Sorting an increasing number in an array in Javascript

Question

I'm running into a error in stopping the execution when a lower number occurs in the data of an array

Let seat1 = [2, 5, 6, 9, 2, 12, 18];

console should log the values till it gets to 9 since

2 < 5 < 6 < 9 then omit 2 since 9 > 2

then continue from 12 < 18.

let num = [2, 5, 6, 9, 2, 12, 18];
    
    for (let i = 0; i < num.length; i++) {
        if ((num[i] + 1) > num[i]) {
    
            console.log(num[i])
        } else {
            console.log('kindly fix')
        }
    }

Answer 1

Use Array.reduce() to create a new array without the items that are not larger than the last item in the accumulator (acc) or -Infinity if it's the 1st item:

const num = [2, 5, 6, 9, 2, 3, 12, 18];

const result = num.reduce((acc, n) => {
  if(n > (acc[acc.length - 1] || -Infinity)) acc.push(n);

  return acc;
}, []);

console.log(result);

Answer 2

Store the max value and check num[i] against the current max. If num[i] is bigger, log it and set the new max value. Initial max value should be first num value but smaller so it doesn't fail on the first check.

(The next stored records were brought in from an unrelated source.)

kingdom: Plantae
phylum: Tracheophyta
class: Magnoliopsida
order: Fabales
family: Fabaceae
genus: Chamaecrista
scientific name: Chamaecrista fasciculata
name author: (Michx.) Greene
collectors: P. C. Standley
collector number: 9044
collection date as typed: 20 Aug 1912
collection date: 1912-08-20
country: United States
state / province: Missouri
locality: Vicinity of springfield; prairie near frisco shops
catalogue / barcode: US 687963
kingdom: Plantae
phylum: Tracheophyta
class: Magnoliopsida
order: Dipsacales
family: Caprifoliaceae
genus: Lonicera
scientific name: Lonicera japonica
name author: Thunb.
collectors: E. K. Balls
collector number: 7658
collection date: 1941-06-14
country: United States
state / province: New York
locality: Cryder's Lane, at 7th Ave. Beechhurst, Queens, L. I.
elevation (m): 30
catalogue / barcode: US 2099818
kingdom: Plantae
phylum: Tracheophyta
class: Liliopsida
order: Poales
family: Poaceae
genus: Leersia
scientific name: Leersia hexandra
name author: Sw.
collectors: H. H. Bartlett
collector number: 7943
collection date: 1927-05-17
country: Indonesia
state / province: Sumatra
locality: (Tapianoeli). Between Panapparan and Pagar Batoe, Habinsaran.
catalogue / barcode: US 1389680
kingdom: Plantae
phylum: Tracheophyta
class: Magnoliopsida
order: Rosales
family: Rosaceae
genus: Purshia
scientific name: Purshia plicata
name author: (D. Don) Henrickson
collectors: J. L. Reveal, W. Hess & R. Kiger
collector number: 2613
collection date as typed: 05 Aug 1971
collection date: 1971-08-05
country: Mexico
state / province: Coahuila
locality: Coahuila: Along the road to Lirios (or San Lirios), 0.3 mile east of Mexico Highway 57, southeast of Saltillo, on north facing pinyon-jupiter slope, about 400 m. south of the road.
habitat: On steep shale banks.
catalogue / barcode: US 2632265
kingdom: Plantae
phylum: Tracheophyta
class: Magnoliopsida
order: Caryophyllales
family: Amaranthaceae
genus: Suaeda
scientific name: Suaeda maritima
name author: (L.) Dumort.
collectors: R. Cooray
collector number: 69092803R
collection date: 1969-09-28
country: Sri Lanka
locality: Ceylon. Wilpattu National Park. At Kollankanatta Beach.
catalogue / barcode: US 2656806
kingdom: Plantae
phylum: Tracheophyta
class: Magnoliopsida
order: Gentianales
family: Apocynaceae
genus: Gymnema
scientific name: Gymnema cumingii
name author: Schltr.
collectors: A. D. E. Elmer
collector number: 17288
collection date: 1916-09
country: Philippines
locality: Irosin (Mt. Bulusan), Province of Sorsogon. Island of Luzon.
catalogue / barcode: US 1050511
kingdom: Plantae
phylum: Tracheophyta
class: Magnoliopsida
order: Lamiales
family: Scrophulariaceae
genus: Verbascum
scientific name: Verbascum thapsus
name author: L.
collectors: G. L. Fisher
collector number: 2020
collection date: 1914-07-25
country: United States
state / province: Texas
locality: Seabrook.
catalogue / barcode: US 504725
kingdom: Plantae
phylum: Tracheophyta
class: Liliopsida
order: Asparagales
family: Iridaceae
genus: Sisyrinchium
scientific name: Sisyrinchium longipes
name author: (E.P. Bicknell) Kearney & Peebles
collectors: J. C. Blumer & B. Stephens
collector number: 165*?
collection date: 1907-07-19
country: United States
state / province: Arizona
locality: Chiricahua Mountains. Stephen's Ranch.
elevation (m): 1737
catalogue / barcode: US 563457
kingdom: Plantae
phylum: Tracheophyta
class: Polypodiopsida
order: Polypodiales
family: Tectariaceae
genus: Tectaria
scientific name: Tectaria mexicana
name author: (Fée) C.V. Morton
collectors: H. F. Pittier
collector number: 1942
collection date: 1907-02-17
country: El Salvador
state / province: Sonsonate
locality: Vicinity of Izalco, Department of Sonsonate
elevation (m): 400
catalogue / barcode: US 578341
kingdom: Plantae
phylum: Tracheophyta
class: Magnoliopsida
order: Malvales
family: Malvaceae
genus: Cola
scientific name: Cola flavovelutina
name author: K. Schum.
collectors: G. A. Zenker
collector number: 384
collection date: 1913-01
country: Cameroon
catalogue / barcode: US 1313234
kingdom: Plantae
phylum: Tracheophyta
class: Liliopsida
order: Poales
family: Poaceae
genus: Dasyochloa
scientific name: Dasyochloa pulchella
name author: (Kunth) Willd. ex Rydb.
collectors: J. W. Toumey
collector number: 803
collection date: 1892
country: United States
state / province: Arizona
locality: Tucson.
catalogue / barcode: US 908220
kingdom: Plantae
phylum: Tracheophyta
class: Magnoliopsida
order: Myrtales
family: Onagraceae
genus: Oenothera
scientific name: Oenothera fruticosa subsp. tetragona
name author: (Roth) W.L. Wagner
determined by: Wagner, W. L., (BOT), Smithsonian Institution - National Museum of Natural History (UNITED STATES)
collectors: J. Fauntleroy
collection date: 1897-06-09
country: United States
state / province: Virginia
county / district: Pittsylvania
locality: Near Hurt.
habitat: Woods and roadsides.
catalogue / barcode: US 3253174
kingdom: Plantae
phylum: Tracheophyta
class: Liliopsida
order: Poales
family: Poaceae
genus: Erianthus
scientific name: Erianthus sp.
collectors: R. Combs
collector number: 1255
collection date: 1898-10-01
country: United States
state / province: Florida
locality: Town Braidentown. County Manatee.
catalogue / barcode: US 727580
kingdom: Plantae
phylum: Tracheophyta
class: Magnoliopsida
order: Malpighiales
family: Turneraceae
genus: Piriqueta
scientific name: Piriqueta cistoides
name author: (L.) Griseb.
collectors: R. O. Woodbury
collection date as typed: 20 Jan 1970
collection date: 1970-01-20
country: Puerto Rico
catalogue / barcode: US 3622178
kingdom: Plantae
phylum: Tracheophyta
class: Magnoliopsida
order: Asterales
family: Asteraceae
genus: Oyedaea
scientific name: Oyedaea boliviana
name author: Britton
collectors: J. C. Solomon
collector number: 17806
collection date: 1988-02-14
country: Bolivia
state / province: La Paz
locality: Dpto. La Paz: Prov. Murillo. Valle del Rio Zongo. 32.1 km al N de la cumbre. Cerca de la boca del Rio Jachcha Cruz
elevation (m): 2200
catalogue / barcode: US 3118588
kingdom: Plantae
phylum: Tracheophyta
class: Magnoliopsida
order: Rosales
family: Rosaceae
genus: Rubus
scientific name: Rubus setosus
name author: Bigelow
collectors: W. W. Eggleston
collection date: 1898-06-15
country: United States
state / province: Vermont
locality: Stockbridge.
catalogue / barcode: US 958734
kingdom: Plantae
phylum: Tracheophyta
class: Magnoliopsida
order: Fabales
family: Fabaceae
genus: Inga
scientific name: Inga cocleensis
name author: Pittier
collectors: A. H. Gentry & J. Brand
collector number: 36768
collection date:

let num = [2, 5, 6, 9, 2, 12, 18];
let max = num[0] - 1;

for (let i = 0; i < num.length; i++) {
  if (num[i] > max) {
    console.log(num[i]);
    max = num[i];
  }
}

Answer 3

You could filter the array by storing the last value who is greater than the last value.

var array = [2, 5, 6, 9, 2, 3, 12, 18],
    result = array.filter((a => b => a < b && (a = b, true))(-Infinity));

console.log(result)

Answer 4

simple answer using if and for -

let num = [2, 5, 6, 9, 2 , 3, 12, 16, 9, 18];
let max = 0;

for (let i = 0; i < num.length; i++) 
{ 
   if ((i == 0) || (num[i] > max)) {
     max = num[i];
     console.log (num[i]);
   }
}

Answer 5

let num = [2, 5, 6, 9, 2, 12, 18];
let result = num.sort((a, b) => a - b).filter((elem, pos, arr) => {
     return arr.indexOf(elem) == pos;
  })
 console.log(result)